Apart from falling into the innocent assumption that someone from a marketing department could cope with looking at a script without the support of a qualified exorcist, the truth is that the tool was ultimately useful for a very specific – perhaps too specific – range of users. Below a certain level of digital development or resources, companies were not able to use the tool productively. A company that pays little attention to its own digital analytics is unlikely to invest the resources and patience that an optimization plan needs.
At the other extreme, a sufficiently developed company with ambitious optimization goals and a sophisticated UX plan will soon find the limits of the tool. You could say that GA or Data Studio Looker Studio has the same problem, but here we come back to the fact that those are tools that can be used with zero technical knowledge and without relying at all – or almost – on development teams. In the case of optimisize, the dependence on development teams was much greater, especially in the areas of websites with certain functionality, which are precisely those that can benefit the most from optimization tests.
The end of Optimize comes when very important changes are taking place around the GA suite, which will inevitably produce very important changes in the world of analytics in general and in the entire digital sector. For starters, the move to GA4 is almost imminent and the general feeling is that there is still much, much homework to be done.
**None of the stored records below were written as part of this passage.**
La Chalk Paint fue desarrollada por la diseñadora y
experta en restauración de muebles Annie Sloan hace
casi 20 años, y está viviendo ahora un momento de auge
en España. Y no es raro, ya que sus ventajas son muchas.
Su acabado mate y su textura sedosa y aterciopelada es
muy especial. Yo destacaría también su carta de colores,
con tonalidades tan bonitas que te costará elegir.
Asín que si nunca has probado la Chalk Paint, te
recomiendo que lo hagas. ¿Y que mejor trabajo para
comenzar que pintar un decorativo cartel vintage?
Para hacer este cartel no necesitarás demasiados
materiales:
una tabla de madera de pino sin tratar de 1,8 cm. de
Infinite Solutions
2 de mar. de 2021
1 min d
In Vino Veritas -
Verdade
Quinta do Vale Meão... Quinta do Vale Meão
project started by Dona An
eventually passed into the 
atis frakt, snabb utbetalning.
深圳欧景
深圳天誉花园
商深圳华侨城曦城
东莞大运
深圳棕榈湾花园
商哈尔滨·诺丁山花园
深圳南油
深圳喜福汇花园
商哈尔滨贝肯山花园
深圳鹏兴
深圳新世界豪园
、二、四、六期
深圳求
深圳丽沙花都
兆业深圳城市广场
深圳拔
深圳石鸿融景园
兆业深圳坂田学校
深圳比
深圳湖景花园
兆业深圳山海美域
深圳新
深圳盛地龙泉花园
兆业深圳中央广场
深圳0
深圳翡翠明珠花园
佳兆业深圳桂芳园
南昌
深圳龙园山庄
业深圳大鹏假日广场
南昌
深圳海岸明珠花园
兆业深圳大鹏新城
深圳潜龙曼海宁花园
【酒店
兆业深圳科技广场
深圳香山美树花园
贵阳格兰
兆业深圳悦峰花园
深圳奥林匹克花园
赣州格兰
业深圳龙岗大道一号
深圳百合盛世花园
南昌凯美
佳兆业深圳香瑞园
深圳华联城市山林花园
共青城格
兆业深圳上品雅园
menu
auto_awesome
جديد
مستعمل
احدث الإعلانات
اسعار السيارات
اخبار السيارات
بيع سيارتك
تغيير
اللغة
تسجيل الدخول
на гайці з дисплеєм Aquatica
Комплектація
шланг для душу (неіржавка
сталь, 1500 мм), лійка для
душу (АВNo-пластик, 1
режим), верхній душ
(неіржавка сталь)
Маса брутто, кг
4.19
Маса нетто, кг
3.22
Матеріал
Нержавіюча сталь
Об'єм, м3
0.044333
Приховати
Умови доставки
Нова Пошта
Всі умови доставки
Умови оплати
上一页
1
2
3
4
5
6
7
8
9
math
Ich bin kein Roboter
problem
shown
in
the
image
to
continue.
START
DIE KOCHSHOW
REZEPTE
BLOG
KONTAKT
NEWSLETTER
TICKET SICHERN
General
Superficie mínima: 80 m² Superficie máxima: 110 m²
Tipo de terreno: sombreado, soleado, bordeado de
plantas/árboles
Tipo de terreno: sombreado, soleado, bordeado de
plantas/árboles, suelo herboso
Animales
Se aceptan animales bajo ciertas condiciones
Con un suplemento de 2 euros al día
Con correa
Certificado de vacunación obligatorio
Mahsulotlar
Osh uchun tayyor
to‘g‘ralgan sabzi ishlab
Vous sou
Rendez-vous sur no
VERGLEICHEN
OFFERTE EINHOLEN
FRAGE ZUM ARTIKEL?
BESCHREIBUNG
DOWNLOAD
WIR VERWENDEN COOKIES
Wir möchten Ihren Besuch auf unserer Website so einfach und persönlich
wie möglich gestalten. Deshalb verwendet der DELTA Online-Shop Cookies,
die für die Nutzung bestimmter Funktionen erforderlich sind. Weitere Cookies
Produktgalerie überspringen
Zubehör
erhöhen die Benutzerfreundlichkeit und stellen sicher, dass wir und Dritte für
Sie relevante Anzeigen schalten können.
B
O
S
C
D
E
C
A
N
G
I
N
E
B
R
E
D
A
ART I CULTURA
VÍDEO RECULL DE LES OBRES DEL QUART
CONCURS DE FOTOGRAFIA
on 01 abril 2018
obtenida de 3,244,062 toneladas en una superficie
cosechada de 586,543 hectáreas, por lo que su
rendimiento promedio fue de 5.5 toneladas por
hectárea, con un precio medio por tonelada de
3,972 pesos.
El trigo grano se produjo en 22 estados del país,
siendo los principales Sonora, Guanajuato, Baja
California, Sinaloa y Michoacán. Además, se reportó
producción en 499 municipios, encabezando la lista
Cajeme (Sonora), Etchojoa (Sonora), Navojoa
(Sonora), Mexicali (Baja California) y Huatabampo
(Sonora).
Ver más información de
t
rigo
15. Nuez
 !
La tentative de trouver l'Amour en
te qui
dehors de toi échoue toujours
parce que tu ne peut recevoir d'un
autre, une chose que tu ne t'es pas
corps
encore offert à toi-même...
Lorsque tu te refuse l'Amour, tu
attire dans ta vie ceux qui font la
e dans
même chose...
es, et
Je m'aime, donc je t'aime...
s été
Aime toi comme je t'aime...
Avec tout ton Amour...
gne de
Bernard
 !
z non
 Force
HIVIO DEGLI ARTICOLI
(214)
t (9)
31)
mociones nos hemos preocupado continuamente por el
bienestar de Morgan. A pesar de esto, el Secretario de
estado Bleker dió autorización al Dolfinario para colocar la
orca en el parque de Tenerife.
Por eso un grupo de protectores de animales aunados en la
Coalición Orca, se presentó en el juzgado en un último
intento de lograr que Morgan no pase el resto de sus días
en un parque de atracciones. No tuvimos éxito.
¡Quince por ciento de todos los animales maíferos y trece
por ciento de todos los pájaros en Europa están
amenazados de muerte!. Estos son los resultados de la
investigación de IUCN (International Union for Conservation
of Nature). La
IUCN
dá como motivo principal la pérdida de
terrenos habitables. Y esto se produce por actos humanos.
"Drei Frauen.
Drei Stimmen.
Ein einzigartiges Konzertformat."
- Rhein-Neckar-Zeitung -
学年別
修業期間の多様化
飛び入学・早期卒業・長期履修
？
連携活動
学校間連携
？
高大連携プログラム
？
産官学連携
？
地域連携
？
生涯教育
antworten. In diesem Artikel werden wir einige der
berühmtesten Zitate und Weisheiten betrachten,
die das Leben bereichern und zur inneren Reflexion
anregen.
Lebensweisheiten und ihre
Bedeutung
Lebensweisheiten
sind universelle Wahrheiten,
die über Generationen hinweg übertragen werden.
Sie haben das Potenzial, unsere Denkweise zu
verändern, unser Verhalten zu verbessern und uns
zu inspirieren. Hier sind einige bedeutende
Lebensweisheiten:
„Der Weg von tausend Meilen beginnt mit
Google has worked hard over the last year to adapt the tool and make the transition smoother for UA migrants. But the truth remains that the change from UA to GA4 is a paradigm shift, that many companies are not at all ready for the transition and that there are still those who think it is like moving from Windows 95 to Windows 98.
On the other hand, Google has sounded the alarm. The emergence of ChatGPT and, in general, the release of several AI-based tools seems to have caught Google on the wrong foot, which is curious considering that Google has been at the forefront of the most spectacular advances in AI over the last few years, at least in terms of neural networks. It is quite possible that this feeling has more to do with a commercial and communication issue than with a technological breakthrough. But the general feeling seems to be that Google has been overtaken by the right and that its next move (it has just announced a batch of AI-based tools for 2023) is more of a reaction than a decision, while GA4’s exit seems to be more related to legal harassment than to Google having a hard time abandoning a product (UA) that with its good and bad things has achieved a very powerful leadership in its category.